Tuesday, March 24, 2009

The Amazing Power of Culture: Names Matter

Maggie Gallagher has a very interesting series at National Review and her own iMAPP blog, called The Amazing Power of Culture. Among the many interesting items is this observation about the power of naming things.
When people say the "law is an educator," that's true, but it doesn't go far enough. In this case, the law is an arbiter of reality: Who is really married? Who is really divorced? Who is having an out-of-wedlock child? Who, for that matter, is committing adultery?

The law's power to name reality matters.

By the way, I do understand that is why the "name" matters to gay-marriage advocates. That's what makes this battle difficult to compromise. But all I ask, of the intellectual class at least, is they stop saying therefore that the defintion of marriage in law (which matters so much to Adam and Steve) won't matter at all to anyone else.

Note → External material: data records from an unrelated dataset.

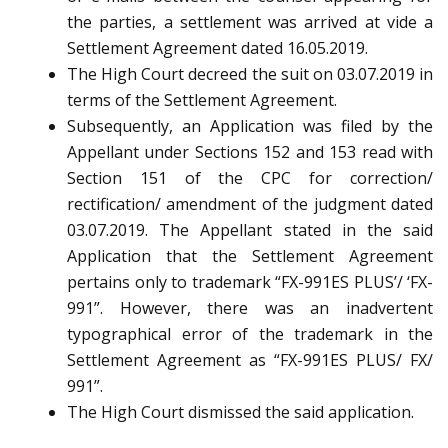
the parties, a settlement was arrived at vide a
Settlement Agreement dated 16.05.2019.
The High Court decreed the suit on 03.07.2019 in
terms of the Settlement Agreement.
Subsequently, an Application was filed by the
Appellant under Sections 152 and 153 read with
Section 151 of the CPC for correction/
rectification/ amendment of the judgment dated
03.07.2019. The Appellant stated in the said
Application that the Settlement Agreement
pertains only to trademark “FX-991ES PLUS’/ ‘FX-
991”. However, there was an inadvertent
typographical error of the trademark in the
Settlement Agreement as “FX-991ES PLUS/ FX/
991”.
The High Court dismissed the said application.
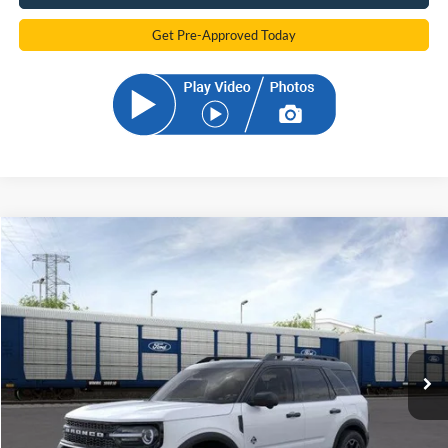
Get Pre-Approved Today
Compare Vehicle
2026
Ford Bronco Sport
Outer Banks
BUY
FINANCE
Price Drop
VIN:
3FMCR9CN0TRE39861
Stock:
TRE39861
Model:
R9C
$34,681
Ext.
Int.
In Stock
SAM PRICE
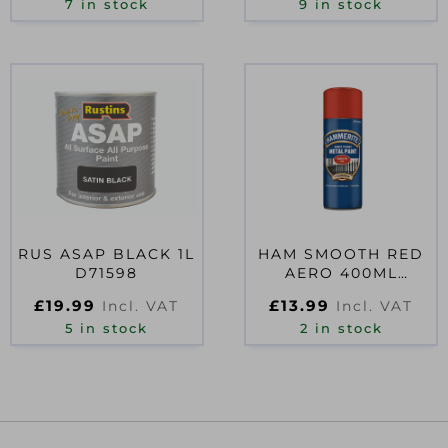
7 in stock
9 in stock
RUS ASAP BLACK 1L
HAM SMOOTH RED
D71598
AERO 400ML
D06574
£
19.99
£
13.99
Incl. VAT
Incl. VAT
5 in stock
2 in stock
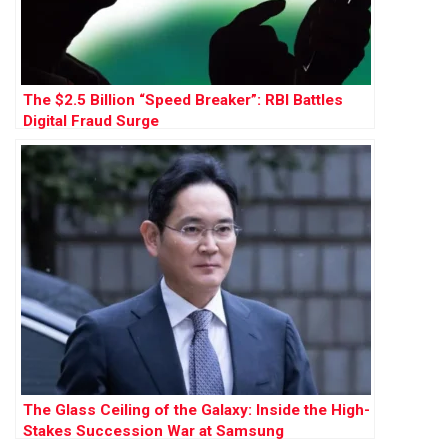
The $2.5 Billion “Speed Breaker”: RBI Battles
Digital Fraud Surge
The Glass Ceiling of the Galaxy: Inside the High-
Stakes Succession War at Samsung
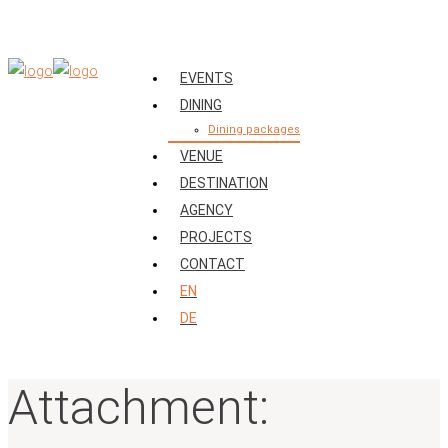
EVENTS
DINING
Dining packages
VENUE
DESTINATION
AGENCY
PROJECTS
CONTACT
EN
DE
Attachment:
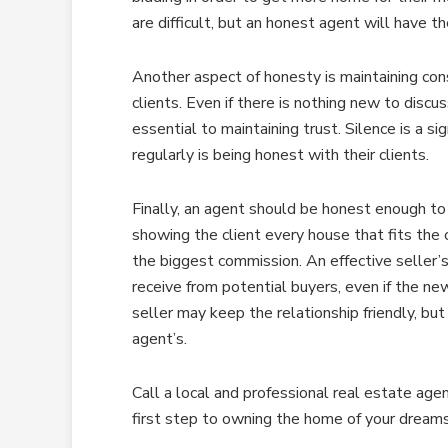
are difficult, but an honest agent will have t
Another aspect of honesty is maintaining con
clients. Even if there is nothing new to discu
essential to maintaining trust. Silence is a 
regularly is being honest with their clients.
Finally, an agent should be honest enough to p
showing the client every house that fits the c
the biggest commission. An effective seller’s
receive from potential buyers, even if the ne
seller may keep the relationship friendly, but
agent’s.
Call a local and professional real estate agen
first step to owning the home of your dreams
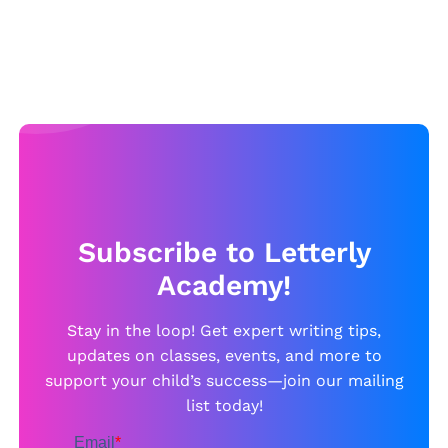
Subscribe to Letterly
Academy!
Stay in the loop! Get expert writing tips,
updates on classes, events, and more to
support your child’s success—join our mailing
list today!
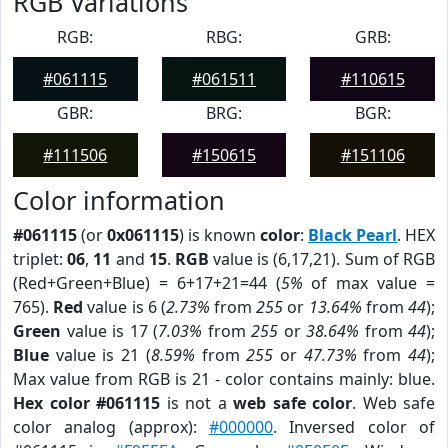
RGB Variations
RGB:
RBG:
GRB:
#061115
#061511
#110615
GBR:
BRG:
BGR:
#111506
#150615
#151106
Color information
#061115
(or
0x061115
) is known
color
:
Black Pearl
. HEX
triplet:
06
,
11
and
15
.
RGB
value is (6,17,21). Sum of RGB
(Red+Green+Blue) = 6+17+21=44 (
5%
of max value =
765).
Red
value is 6 (
2.73%
from
255
or
13.64%
from
44
);
Green
value is 17 (
7.03%
from
255
or
38.64%
from
44
);
Blue
value is 21 (
8.59%
from
255
or
47.73%
from
44
);
Max value from RGB is 21 - color contains mainly: blue.
Hex color #061115
is not a
web safe color
. Web safe
color analog (approx):
#000000
. Inversed color of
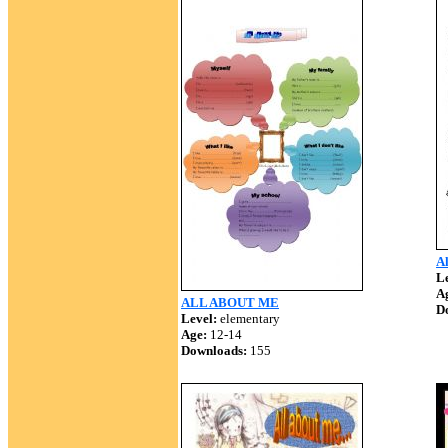
Al
Le
A
ALL ABOUT ME
D
Level:
elementary
Age:
12-14
Downloads:
155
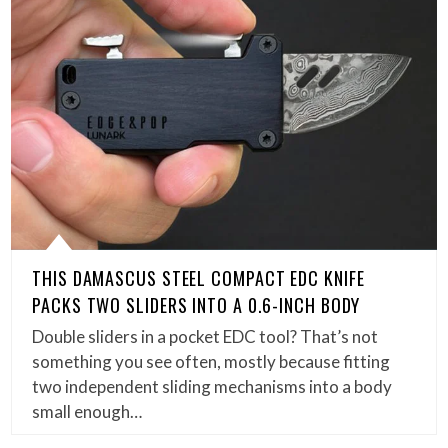
THIS DAMASCUS STEEL COMPACT EDC KNIFE
PACKS TWO SLIDERS INTO A 0.6-INCH BODY
Double sliders in a pocket EDC tool? That’s not
something you see often, mostly because fitting
two independent sliding mechanisms into a body
small enough…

I would add one thing: the power to name, in effect, controls how we think. We formulate our thoughts in words. When words become corrupted, or ambiguous, our thoughts change as well.
To give just one example, it used to be a fairly unexceptional statement to say, "Kids need mothers and fathers." That idea now has to be accompanied by an asterisk: kids need mothers and fathers, unless one of their parents is gay, in which case, having an opposite sex parent is completely optional. The plain vanilla thought, kids need mothers and fathers, without qualification, without apology, is becoming more and more difficult to formulate and state.